Mobile technology is becoming just as important to higher learning as the concept of education itself. The difference is mobile technology just may over shadow traditional learning tools as more colleges and universities shift to the 21st century learning environment.
With cell phones, tablets and laptops in nearly every student’s hands, producing an engaging and dynamic learning experience now takes more than just writing notes on a whiteboard or reading a few chapters in a history book.
Mobile technology gives students the chance to take their education with them wherever they go. Whether sitting on train going home at the end of the day or while waiting for a movie to start at the theater, educators can connect to a community of learners, who today are a far cry from the traditional college student of yesteryear.
However, is mobile technology blurring the fine line between on- and off-campus learning? Can students who access all their learning materials online wherever they go receive the same education as those in a traditional classroom?
How Mobile Technology Is Used in the College Classroom
To meet the needs of today’s students, many colleges and universities have taken their curriculums and degree programs to the Internet. Instead of spending most of their time in a classroom reading textbooks or listening to lectures while sitting behind desks, they can do the same quality of work on their tablets or smartphones. Otherwise known as BYOD (Bring Your Own Device), the use of personal mobile devices in the classroom has grown rapidly over the last few years.
They can download digital textbooks, watch or listen to a recorded lecture and complete assignments through a secure Internet site. They can do this when required from the classroom or, if acceptable, from anywhere they can log in, whether it’s the school library, their dorm room or the local coffee house. Students can even receive push notifications when a new lesson is uploaded or if an assignment is due.

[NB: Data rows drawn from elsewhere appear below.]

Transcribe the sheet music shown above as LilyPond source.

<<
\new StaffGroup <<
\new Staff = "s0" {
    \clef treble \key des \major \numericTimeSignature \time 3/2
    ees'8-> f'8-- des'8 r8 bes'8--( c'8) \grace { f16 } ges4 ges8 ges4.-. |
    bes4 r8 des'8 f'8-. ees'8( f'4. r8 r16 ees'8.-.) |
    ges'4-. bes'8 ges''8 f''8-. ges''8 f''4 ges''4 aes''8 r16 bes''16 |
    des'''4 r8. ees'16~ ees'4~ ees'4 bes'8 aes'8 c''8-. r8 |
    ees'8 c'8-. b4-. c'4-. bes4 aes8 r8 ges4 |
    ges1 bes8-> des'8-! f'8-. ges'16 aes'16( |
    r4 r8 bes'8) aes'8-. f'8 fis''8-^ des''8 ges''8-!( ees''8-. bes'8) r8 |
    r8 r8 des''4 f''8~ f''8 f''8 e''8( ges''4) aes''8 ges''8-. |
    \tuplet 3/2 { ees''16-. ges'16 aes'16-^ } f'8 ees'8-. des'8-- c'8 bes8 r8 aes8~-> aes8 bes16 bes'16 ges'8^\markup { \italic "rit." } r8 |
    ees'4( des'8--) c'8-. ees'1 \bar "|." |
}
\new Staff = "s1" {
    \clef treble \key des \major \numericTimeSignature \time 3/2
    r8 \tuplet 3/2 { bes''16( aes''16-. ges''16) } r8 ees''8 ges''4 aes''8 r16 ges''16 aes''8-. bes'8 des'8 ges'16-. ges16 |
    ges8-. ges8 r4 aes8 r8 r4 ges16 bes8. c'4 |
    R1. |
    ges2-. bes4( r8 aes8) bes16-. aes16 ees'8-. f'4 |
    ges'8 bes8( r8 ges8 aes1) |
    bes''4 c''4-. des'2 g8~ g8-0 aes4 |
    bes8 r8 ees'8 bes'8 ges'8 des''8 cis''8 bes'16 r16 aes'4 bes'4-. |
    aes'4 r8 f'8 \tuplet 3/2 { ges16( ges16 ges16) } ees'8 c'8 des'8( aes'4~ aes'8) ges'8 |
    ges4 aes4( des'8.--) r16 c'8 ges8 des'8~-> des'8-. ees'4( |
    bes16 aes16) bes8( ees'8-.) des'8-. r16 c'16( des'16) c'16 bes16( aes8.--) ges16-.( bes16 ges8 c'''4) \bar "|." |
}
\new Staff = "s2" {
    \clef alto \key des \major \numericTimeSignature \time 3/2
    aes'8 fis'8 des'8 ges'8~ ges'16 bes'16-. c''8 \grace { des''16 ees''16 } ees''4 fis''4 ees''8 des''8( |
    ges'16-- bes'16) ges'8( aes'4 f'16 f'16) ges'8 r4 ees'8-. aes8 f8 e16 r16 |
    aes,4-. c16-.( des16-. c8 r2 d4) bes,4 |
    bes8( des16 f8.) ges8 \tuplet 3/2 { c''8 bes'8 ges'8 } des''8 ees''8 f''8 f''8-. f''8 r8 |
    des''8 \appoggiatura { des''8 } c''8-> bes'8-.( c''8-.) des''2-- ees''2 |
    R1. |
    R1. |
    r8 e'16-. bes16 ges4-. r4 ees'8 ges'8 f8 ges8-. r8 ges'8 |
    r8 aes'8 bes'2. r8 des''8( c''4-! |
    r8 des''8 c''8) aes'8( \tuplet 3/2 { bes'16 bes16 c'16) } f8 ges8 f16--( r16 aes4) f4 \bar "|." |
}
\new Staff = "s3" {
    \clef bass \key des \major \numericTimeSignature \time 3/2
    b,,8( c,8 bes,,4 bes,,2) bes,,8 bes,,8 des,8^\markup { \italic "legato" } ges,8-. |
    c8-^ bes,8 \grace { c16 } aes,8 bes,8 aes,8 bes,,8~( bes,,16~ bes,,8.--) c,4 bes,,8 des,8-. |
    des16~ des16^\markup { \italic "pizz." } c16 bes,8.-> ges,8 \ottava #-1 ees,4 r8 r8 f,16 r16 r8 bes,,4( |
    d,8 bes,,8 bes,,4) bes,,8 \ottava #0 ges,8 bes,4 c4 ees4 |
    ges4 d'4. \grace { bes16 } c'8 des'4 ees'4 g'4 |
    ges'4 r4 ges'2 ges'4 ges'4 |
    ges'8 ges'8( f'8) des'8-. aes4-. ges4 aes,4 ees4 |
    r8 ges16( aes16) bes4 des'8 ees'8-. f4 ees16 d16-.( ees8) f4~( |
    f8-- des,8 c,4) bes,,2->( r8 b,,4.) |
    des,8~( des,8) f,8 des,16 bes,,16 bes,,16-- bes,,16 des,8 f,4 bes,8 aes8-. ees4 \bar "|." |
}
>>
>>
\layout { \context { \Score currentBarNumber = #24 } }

Twenty-first century learning and mobile technology takes teaching and learning a step further and offer college students easier access to their education. It brings non-traditional methods of teaching, such as social media, blogs and software applications to the forefront of learning. Its goal is to captivate the student body and blur the thin line between on- and off-campus learning. It also has the potential to change the teacher-student dynamic for the better, but only if it is implemented and used correctly.
Benefits of Mobile Technology
Today, many colleges and universities want to educate students in modern and relevant ways. Mobile technology can do this in several ways:
- Engage a student body that is already mobile most of the time. Utilize texting and social networks to announce campus events, class projects, special guest lectures, etc.
- Create a safer college campus. Students can receive SMS alerts in emergency situations and can contact help more easily with a cell phone than with a typical emergency landline campus phone.
- Provide real-time information that matters, such as campus events, social recommendations, news alerts, class updates, sporting events and more. Professors can send push notifications about class activities, curriculum work, etc.
- Open the doors to additional types of online college learning experiences such as Massive Open Online Courses, distance learning, etc.
Implications of Mobile Technology in the College Classroom
However, while many feel mobile technology is the way to relate to and educate tomorrow’s leaders, there are those who think that above all, any type of mobile devices brought into a classroom situation is nothing more than a distraction with students texting, checking emails and social networks regularly during class.
Others feel that it is very difficult to control what the students are doing during class time, and if they are using them for the right or wrong reasons. But more so, mobile devices can tempt students to cheat on exams or give an unfair advantage to those who do not have a smartphone or tablet. Finally, instructors who are not as tech-friendly as other educators many find using mobile technology a strain on their teaching skills.